For the Individual Franchisee:
Entering into a franchise agreement has a number of benefits for budding entrepreneurs, including the following:
- A franchise provides the opportunity to establish and run your own business but with the added benefits associated with a ready-made business model.
- A franchise gives the franchisee the opportunity to sell an established brand and benefit from all associated brand recognition.
- A franchise allows franchisees to keep the majority and occasionally all of the profits from their individual franchise unit.
- Most franchises provide set-up support, training and ongoing assistance to franchisees within their partnership network.
- Many franchises allow franchisees the flexibility to operate and market their own business in a way that suits their locality.
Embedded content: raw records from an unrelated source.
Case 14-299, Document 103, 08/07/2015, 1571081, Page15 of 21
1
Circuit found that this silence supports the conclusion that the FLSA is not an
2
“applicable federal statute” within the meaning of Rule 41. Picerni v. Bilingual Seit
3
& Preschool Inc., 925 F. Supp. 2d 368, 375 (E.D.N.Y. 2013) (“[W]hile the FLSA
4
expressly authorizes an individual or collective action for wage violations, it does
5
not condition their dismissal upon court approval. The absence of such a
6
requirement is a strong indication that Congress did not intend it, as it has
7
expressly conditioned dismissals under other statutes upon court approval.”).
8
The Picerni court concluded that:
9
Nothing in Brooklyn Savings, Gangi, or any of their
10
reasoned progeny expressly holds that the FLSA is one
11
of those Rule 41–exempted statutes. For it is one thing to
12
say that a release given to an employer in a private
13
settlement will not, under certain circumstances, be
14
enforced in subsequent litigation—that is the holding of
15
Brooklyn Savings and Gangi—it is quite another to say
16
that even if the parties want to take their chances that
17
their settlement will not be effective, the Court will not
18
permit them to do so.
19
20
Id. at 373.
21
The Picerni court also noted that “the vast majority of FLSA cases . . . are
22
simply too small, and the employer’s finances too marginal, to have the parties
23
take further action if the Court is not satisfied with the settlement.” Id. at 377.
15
For the Company Franchisee:
Entering into a franchise agreement can allow an existing business to expand upon and enhance their current market offering, align themselves with a more established or niche brand and benefit from the expertise of the franchisor's business.
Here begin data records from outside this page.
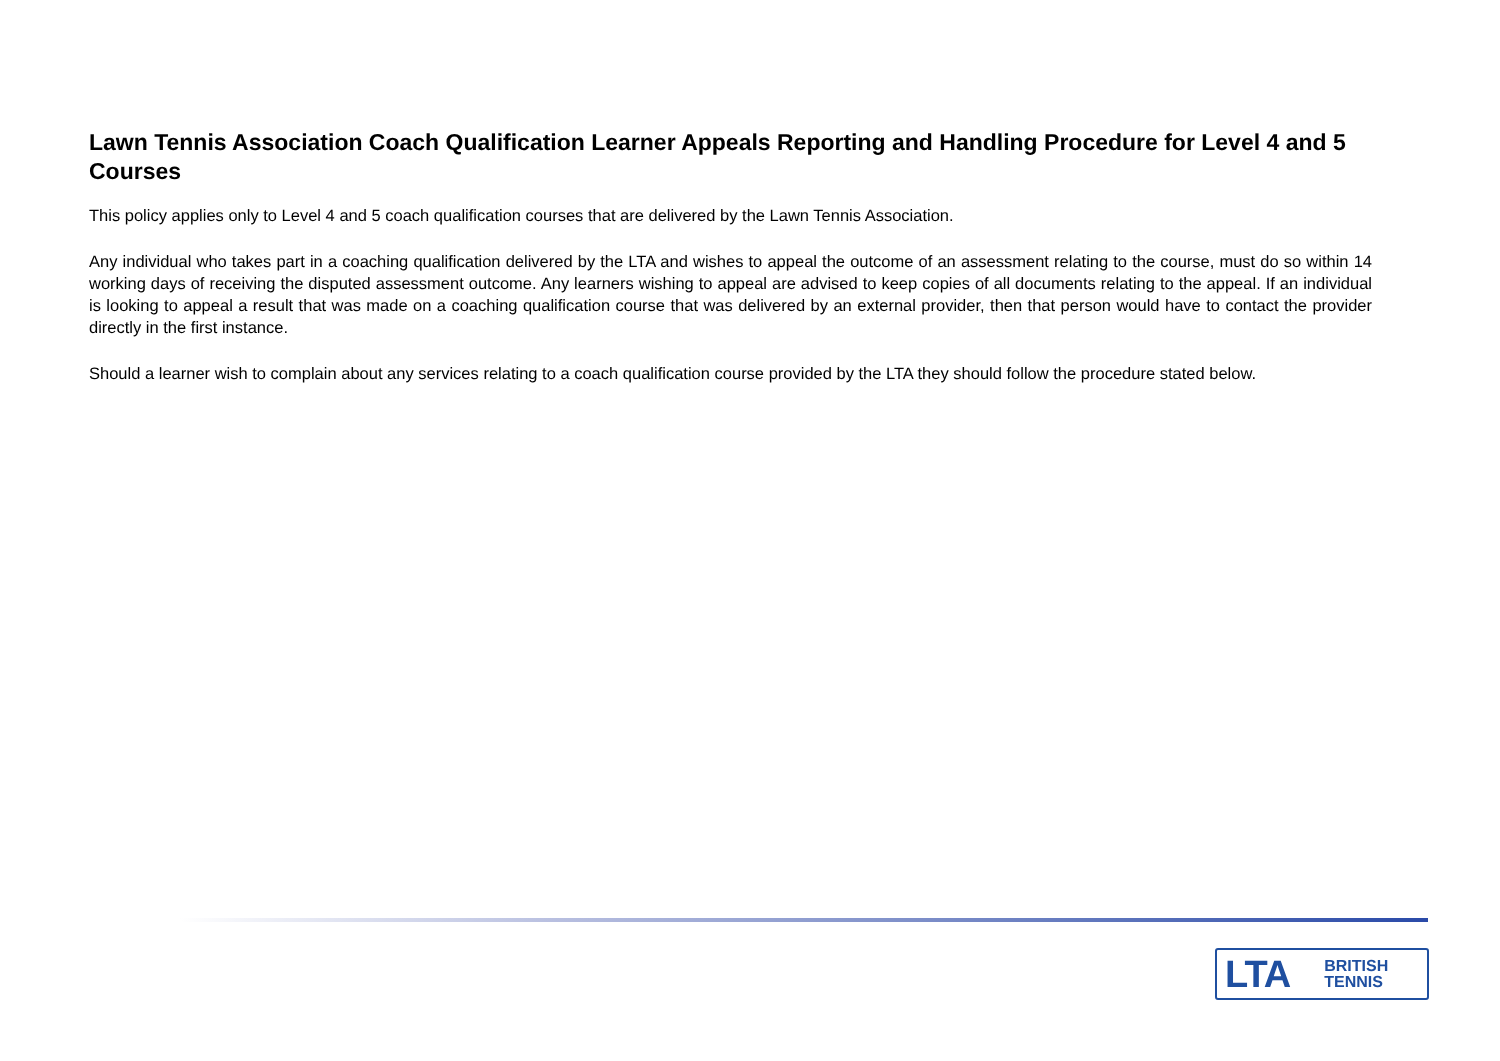Lawn Tennis Association Coach Qualification Learner Appeals Reporting and Handling Procedure for Level 4 and 5 Courses
This policy applies only to Level 4 and 5 coach qualification courses that are delivered by the Lawn Tennis Association.
Any individual who takes part in a coaching qualification delivered by the LTA and wishes to appeal the outcome of an assessment relating to the course, must do so within 14 working days of receiving the disputed assessment outcome. Any learners wishing to appeal are advised to keep copies of all documents relating to the appeal. If an individual is looking to appeal a result that was made on a coaching qualification course that was delivered by an external provider, then that person would have to contact the provider directly in the first instance.
Should a learner wish to complain about any services relating to a coach qualification course provided by the LTA they should follow the procedure stated below.
LTA BRITISH
TENNIS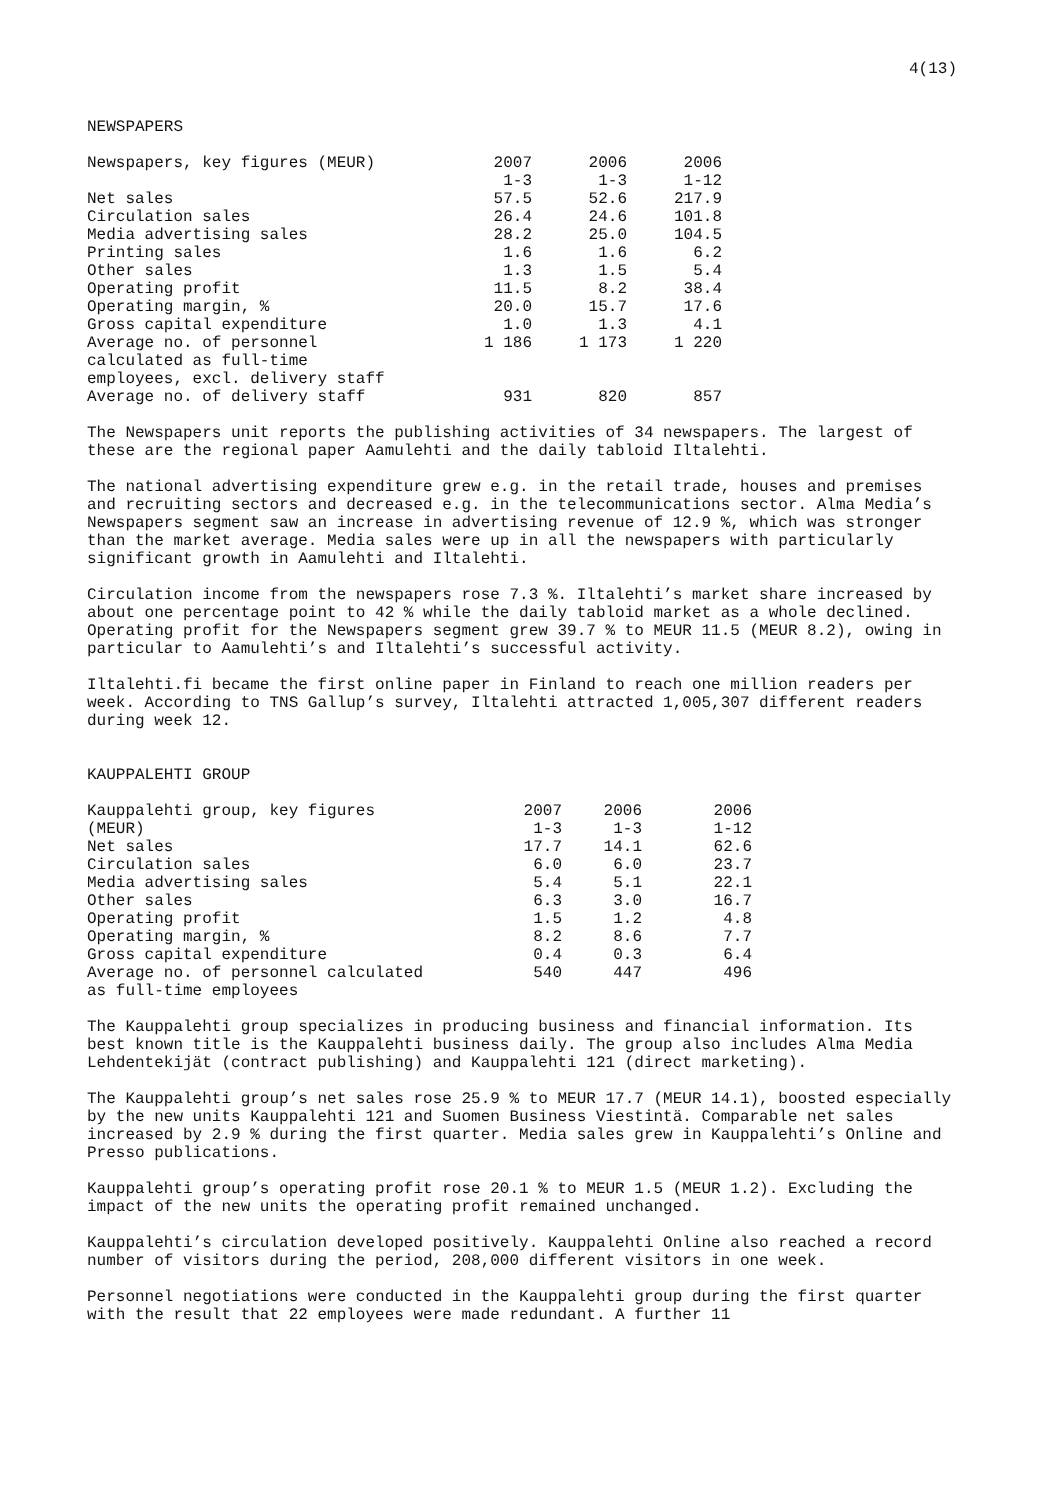4(13)
NEWSPAPERS
| Newspapers, key figures (MEUR) | 2007 1-3 | 2006 1-3 | 2006 1-12 |
| --- | --- | --- | --- |
| Net sales | 57.5 | 52.6 | 217.9 |
| Circulation sales | 26.4 | 24.6 | 101.8 |
| Media advertising sales | 28.2 | 25.0 | 104.5 |
| Printing sales | 1.6 | 1.6 | 6.2 |
| Other sales | 1.3 | 1.5 | 5.4 |
| Operating profit | 11.5 | 8.2 | 38.4 |
| Operating margin, % | 20.0 | 15.7 | 17.6 |
| Gross capital expenditure | 1.0 | 1.3 | 4.1 |
| Average no. of personnel calculated as full-time employees, excl. delivery staff | 1 186 | 1 173 | 1 220 |
| Average no. of delivery staff | 931 | 820 | 857 |
The Newspapers unit reports the publishing activities of 34 newspapers. The largest of these are the regional paper Aamulehti and the daily tabloid Iltalehti.
The national advertising expenditure grew e.g. in the retail trade, houses and premises and recruiting sectors and decreased e.g. in the telecommunications sector. Alma Media’s Newspapers segment saw an increase in advertising revenue of 12.9 %, which was stronger than the market average. Media sales were up in all the newspapers with particularly significant growth in Aamulehti and Iltalehti.
Circulation income from the newspapers rose 7.3 %. Iltalehti’s market share increased by about one percentage point to 42 % while the daily tabloid market as a whole declined. Operating profit for the Newspapers segment grew 39.7 % to MEUR 11.5 (MEUR 8.2), owing in particular to Aamulehti’s and Iltalehti’s successful activity.
Iltalehti.fi became the first online paper in Finland to reach one million readers per week. According to TNS Gallup’s survey, Iltalehti attracted 1,005,307 different readers during week 12.
KAUPPALEHTI GROUP
| Kauppalehti group, key figures (MEUR) | 2007 1-3 | 2006 1-3 | 2006 1-12 |
| --- | --- | --- | --- |
| Net sales | 17.7 | 14.1 | 62.6 |
| Circulation sales | 6.0 | 6.0 | 23.7 |
| Media advertising sales | 5.4 | 5.1 | 22.1 |
| Other sales | 6.3 | 3.0 | 16.7 |
| Operating profit | 1.5 | 1.2 | 4.8 |
| Operating margin, % | 8.2 | 8.6 | 7.7 |
| Gross capital expenditure | 0.4 | 0.3 | 6.4 |
| Average no. of personnel calculated as full-time employees | 540 | 447 | 496 |
The Kauppalehti group specializes in producing business and financial information. Its best known title is the Kauppalehti business daily. The group also includes Alma Media Lehdentekijät (contract publishing) and Kauppalehti 121 (direct marketing).
The Kauppalehti group’s net sales rose 25.9 % to MEUR 17.7 (MEUR 14.1), boosted especially by the new units Kauppalehti 121 and Suomen Business Viestintä. Comparable net sales increased by 2.9 % during the first quarter. Media sales grew in Kauppalehti’s Online and Presso publications.
Kauppalehti group’s operating profit rose 20.1 % to MEUR 1.5 (MEUR 1.2). Excluding the impact of the new units the operating profit remained unchanged.
Kauppalehti’s circulation developed positively. Kauppalehti Online also reached a record number of visitors during the period, 208,000 different visitors in one week.
Personnel negotiations were conducted in the Kauppalehti group during the first quarter with the result that 22 employees were made redundant. A further 11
Franchising is About Give and Take
As discussed above, when done correctly, franchising is mutually beneficial and this is enabled through compromise and through carrying out the terms of the franchise agreement signed by both parties. Like all healthy relationships a franchise partnership is governed by the principles of give and take.
What the Franchisee Offers the Franchisor
- Franchise Fee - a one-time franchise license fee paid by the franchisee at the start of the franchise agreement.
- Renewal Fees - a recurring fee paid by the franchisee typically every 5 or 10 years to renew the franchise license.
- Royalty Fees - an annual fee based on a percentage of the franchisee's unit profit that is paid to the franchisor.
- Commitment - a legal commitment to distribute the franchisor's product or service and operate in accordance with the franchise agreement.
What the Franchisor Offers the Franchisee
- Distribution Rights - the right to market a product or service using the trademark or trade name of the franchisor.
- Business Model - the right to market the franchised product or service using the operating methods of the franchisor.
- Training - online or in-person training for the franchisee and sometimes key staff members prior to opening.
- Set-Up Support - support with the location selection, fit-out, first stock, opening announcements and launch of a new franchise unit.
- Ongoing Support - ongoing support with day-to-day business operations, stock, sales and marketing promotions etc.
Every Franchise is Different
Whilst in certain countries such as the U.S.A. franchising is regulated meaning a more uniform approach, in many others including Singapore, it is not. In these cases, local franchise associations often implement a code of practice amongst their members. Either way, every franchise partnership is unique. Some may include all the 'give and take' elements listed, others might only include a few or offer variations on these terms.
It is recommended to examine each franchise opportunity individually, take nothing for granted and ask as many questions as you can before proceeding further with any opportunity. When you are close to the point of reaching a franchise agreement be sure to engage legal and financial advisors to see you safely through to the other side.